Dataset entries

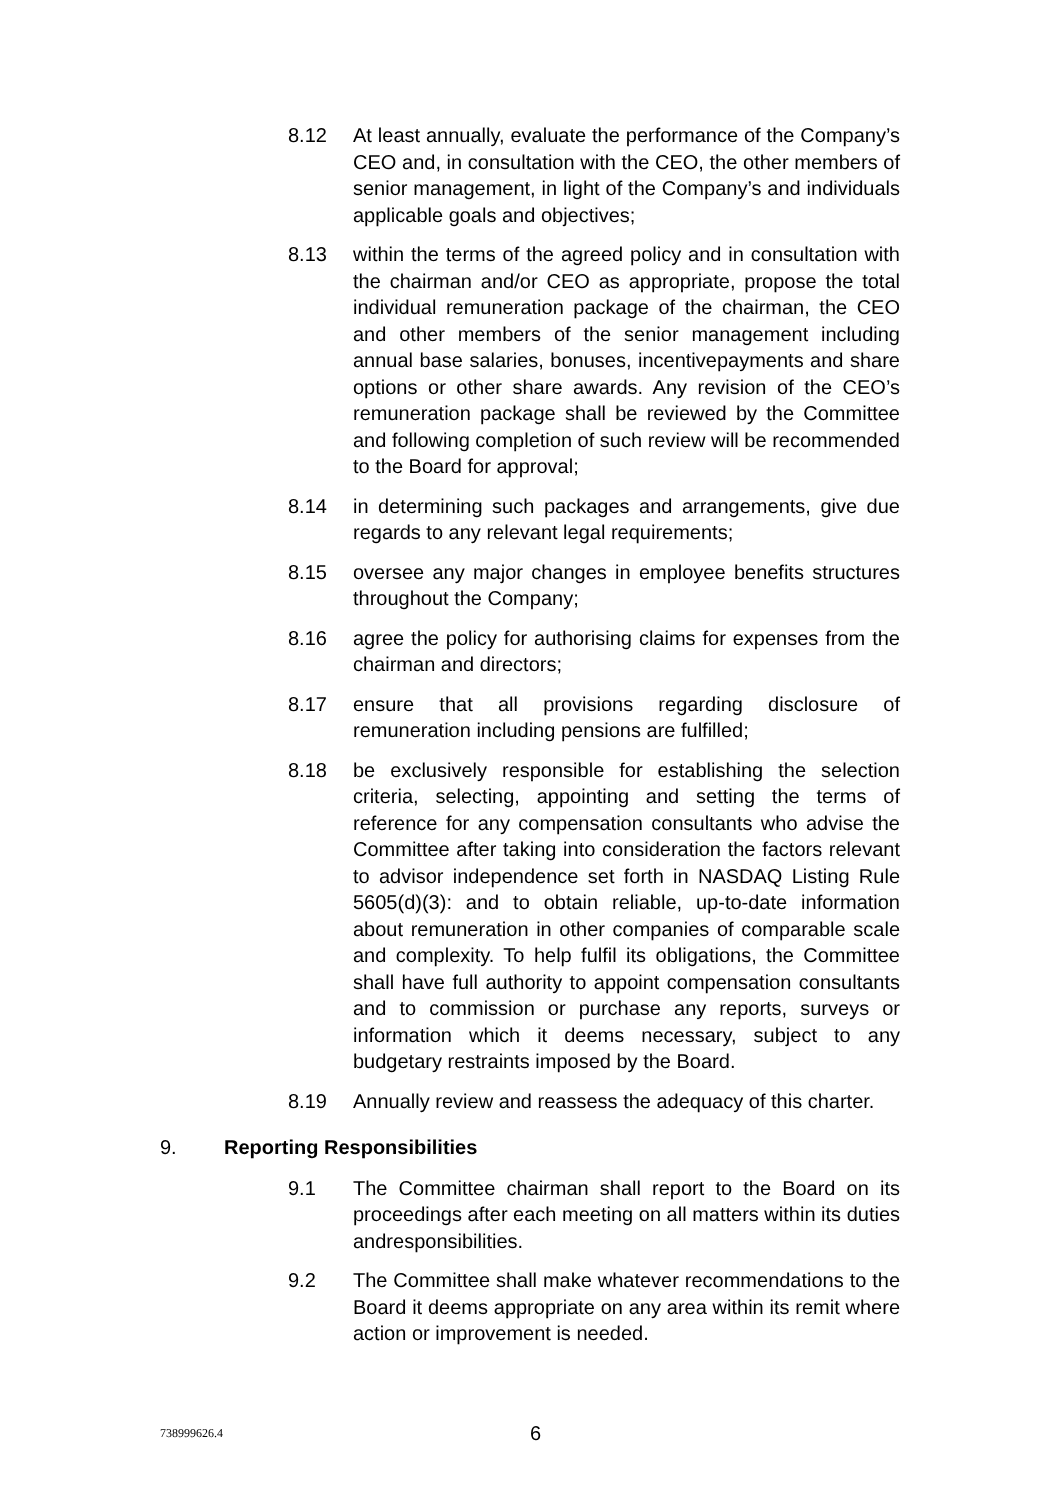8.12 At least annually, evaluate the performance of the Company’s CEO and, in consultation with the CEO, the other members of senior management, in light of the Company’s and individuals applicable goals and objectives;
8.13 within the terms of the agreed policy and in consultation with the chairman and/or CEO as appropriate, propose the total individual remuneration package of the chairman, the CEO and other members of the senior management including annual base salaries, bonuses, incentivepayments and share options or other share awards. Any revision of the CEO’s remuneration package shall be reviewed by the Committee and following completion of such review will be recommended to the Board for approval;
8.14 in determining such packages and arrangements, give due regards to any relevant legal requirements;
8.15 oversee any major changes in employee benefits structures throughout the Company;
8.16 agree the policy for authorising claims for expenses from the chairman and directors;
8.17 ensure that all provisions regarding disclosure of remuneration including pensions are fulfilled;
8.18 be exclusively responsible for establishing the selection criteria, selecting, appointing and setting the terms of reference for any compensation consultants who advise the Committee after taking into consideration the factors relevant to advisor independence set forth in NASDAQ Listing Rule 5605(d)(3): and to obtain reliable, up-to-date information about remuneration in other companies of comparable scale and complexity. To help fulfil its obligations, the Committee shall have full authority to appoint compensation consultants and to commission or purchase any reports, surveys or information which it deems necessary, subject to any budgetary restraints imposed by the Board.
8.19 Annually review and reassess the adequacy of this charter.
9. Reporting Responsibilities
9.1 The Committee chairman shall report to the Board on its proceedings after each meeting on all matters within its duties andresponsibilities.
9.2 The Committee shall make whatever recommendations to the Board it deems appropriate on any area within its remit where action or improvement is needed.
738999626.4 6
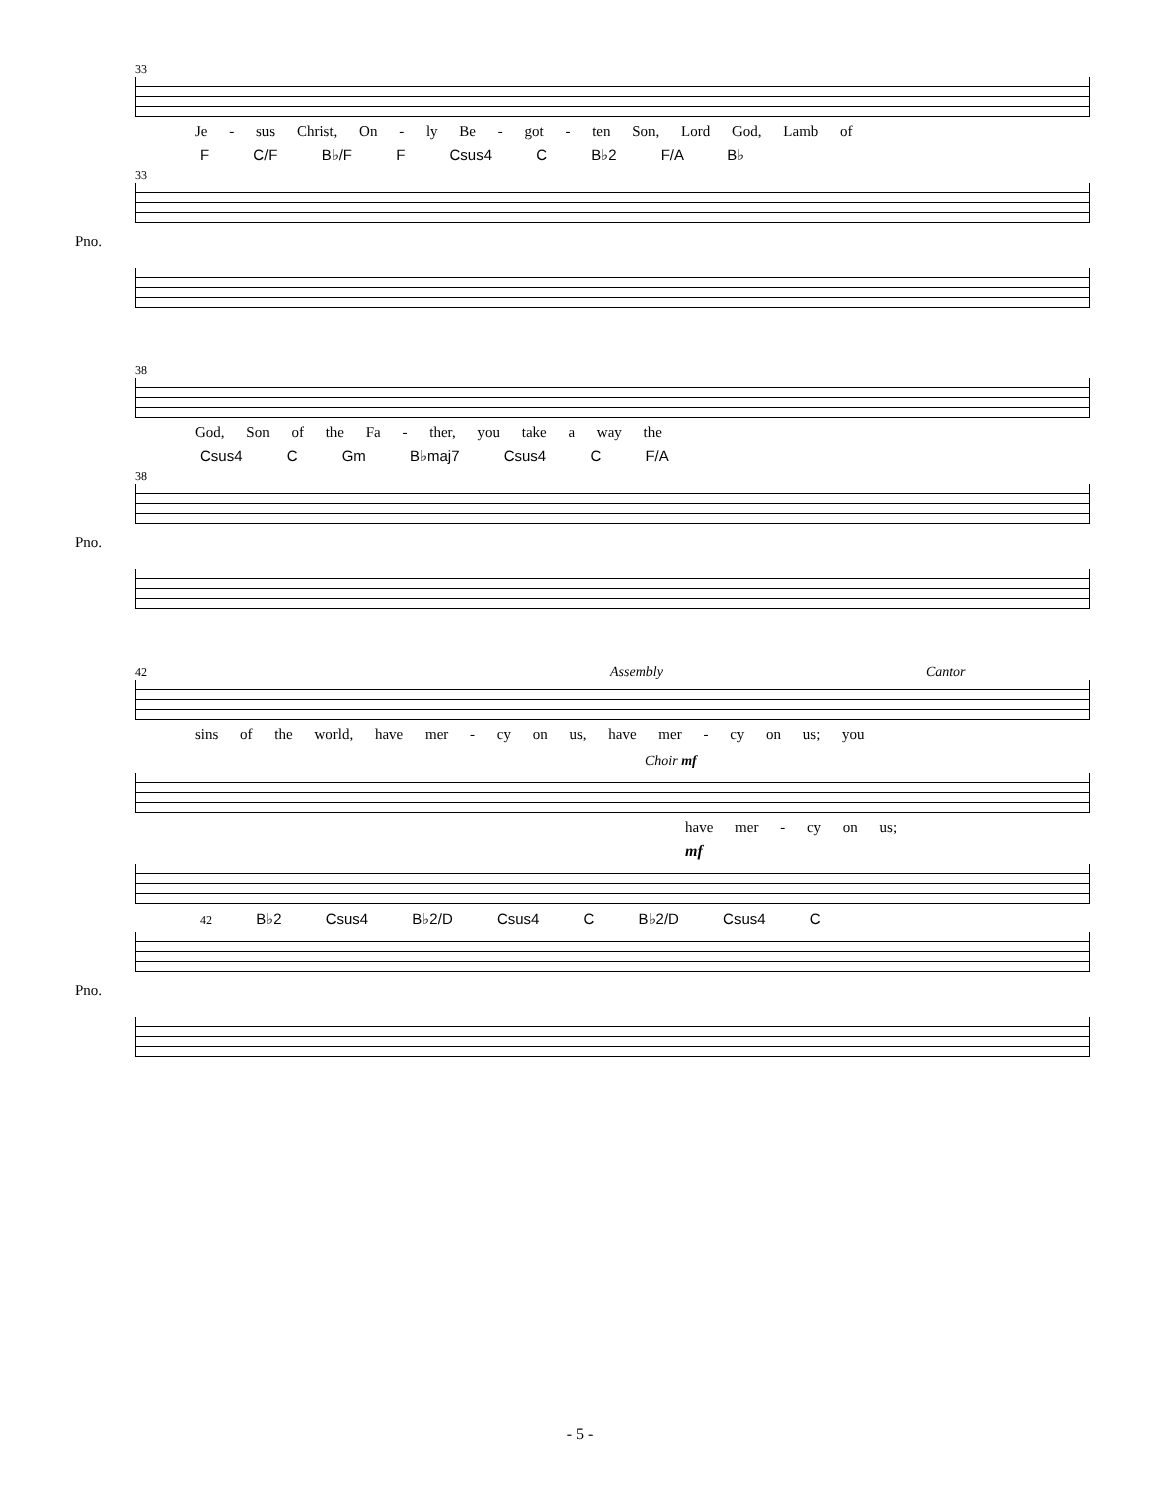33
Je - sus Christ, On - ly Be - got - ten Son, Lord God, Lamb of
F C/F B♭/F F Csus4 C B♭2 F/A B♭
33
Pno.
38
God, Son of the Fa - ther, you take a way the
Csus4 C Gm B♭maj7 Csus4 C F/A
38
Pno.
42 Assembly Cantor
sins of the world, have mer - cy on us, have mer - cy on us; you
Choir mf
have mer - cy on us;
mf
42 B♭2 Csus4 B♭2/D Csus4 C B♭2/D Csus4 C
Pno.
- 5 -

▸ WHAT YOU HAVE TO DO: From the data above, determine how many lines hold "within", and write only the number.

▸ REPLY TO THE EXERCISE: 3